#### Required tasks
A) According to the court judgment, what position did C hold at his firm at the relevant times?
B) Extend the court judgment onward from its last sentence.

#### Document text
START

Case No: 2009/5024/B5
Neutral Citation Number: [2010] EWCA Crim 97

IN THE HIGH COURT OF JUSTICE

COURT OF APPEAL (CRIMINAL DIVISION)

ON APPEAL FROM MANCHESTER CROWN COURT

HHJ Steiger QC

T20080389

Royal Courts of Justice

Strand, London, WC2A 2LL

Date: 05/02/2010

Before :

LORD JUSTICE PITCHFORD

MR JUSTICE PENRY-DAVEY

and

THE RECORDER OF LONDON

Between :

RCPO

Applicant

- and -

C

Respondent

Mr. Raymond Wigglesworth QC and Mr P Dockery (instructed by HMRC) for the Applicant

Mr. Alistair Webster QC and Mr P Lawton(instructed by Pannone LLP) for the Respondent

Hearing dates : 26th January 2010

Judgment

LORD JUSTICE PITCHFORD :

1.

On 14th September 2009 at Manchester Crown Court the respondent, whom we shall call “C”, faced an indictment containing six counts. The trial Judge, HHJ Steiger QC, upheld an application made on C’s behalf that the indictment should be stayed as to proceed would be an abuse of the process of the Court. This is an application by the prosecution for leave to appeal the Judge’s ruling under section 58 Criminal Justice Act 2003 and rule 67.4 of the Criminal Procedure Rules.

2.

It is first necessary to consider the background to the prosecution. C is a solicitor and equity partner in a firm of solicitors. At the relevant times he was the firm’s nominated anti-money laundering officer. An effect of that position was that each month the firm’s client account reconciliation reports would be submitted to him for approval. C’s professional obligation was to report to the National Criminal Intelligence Service or other appropriate authority any transactions through the firm’s client account which gave rise to suspicion that the use to which the account was being put was money laundering. No such reports were made by C during the period 2001 to 2004.

END

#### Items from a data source
START

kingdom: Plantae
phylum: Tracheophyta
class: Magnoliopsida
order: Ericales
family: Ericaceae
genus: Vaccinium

END

#### Results for the exercise
A) He was the firm's nominated anti-money laundering officer.

B)
3.

The prosecution case is that a client of the firm, Amer Munir, committed a VAT acquisition tax fraud using a company called Talkland Telecom Limited. In November 2001 the company purported to buy and sell £40m pounds worth of mobile telephones. The VAT payable was some £6.5m. No VAT was ever paid.

4.

Munir’s brother-in-law was C’s partner in the firm. C had introduced him. Munir’s sister, Shamaila, was employed as a conveyancing clerk. The prosecution asserts that the firm was used by Munir to launder money fraudulently obtained from the VAT fraud through the firm’s client account for the purpose both of acquiring property and of transferring money between companies in which Munir had an interest. The indictment was framed as follows:

Count 1 is an allegation that, contrary to section 93A(1)(b) CJA 1988, between September 2001 and 19 March 2004 C entered into or was concerned in an arrangement by which money fraudulently obtained should be used by Munir to acquire and develop a housing and development site at Botham Hall Road, Huddlesfield.

Count 2 is a similar allegation in respect of a development site at Rappax Road, Hale.

Count 3 is an allegation that, contrary to section 328 POCA 2002 (the successor to section 39A of the 1988 Act), between 24 February 2003 and 19 March 2004 C enabled Munir to retain control of or to use criminal property by making representations on his behalf to a firm of solicitors, Jens Hill and Company, acting for Vista Assistance SL, a Spanish registered company.

Count 4 is an allegation that, contrary to section 328, C enabled Munir to maintain control of or to use criminal property by allowing the firm’s client account to be used to move money to and from accounts held by Danish Electronic and Buss Merton LLP.

Count 5 is a similar allegation that C between 15 December 2003 and 20 December 2003, enabled Munir to maintain or control the use of criminal property by allowing £110,000 to be transferred from the firm’s client account to the credit of Saeed Ahmed at UBS Bank, Switzerland.

Count 6 is a similar allegation that C, between 15 December 2003 and 20 December 2003 enabled Munir to maintain or to control the use of criminal property by allowing £47, 000 to be transferred from the firm’s client account to the credit of Mohammed Munir, Amer Munir’s father.

5.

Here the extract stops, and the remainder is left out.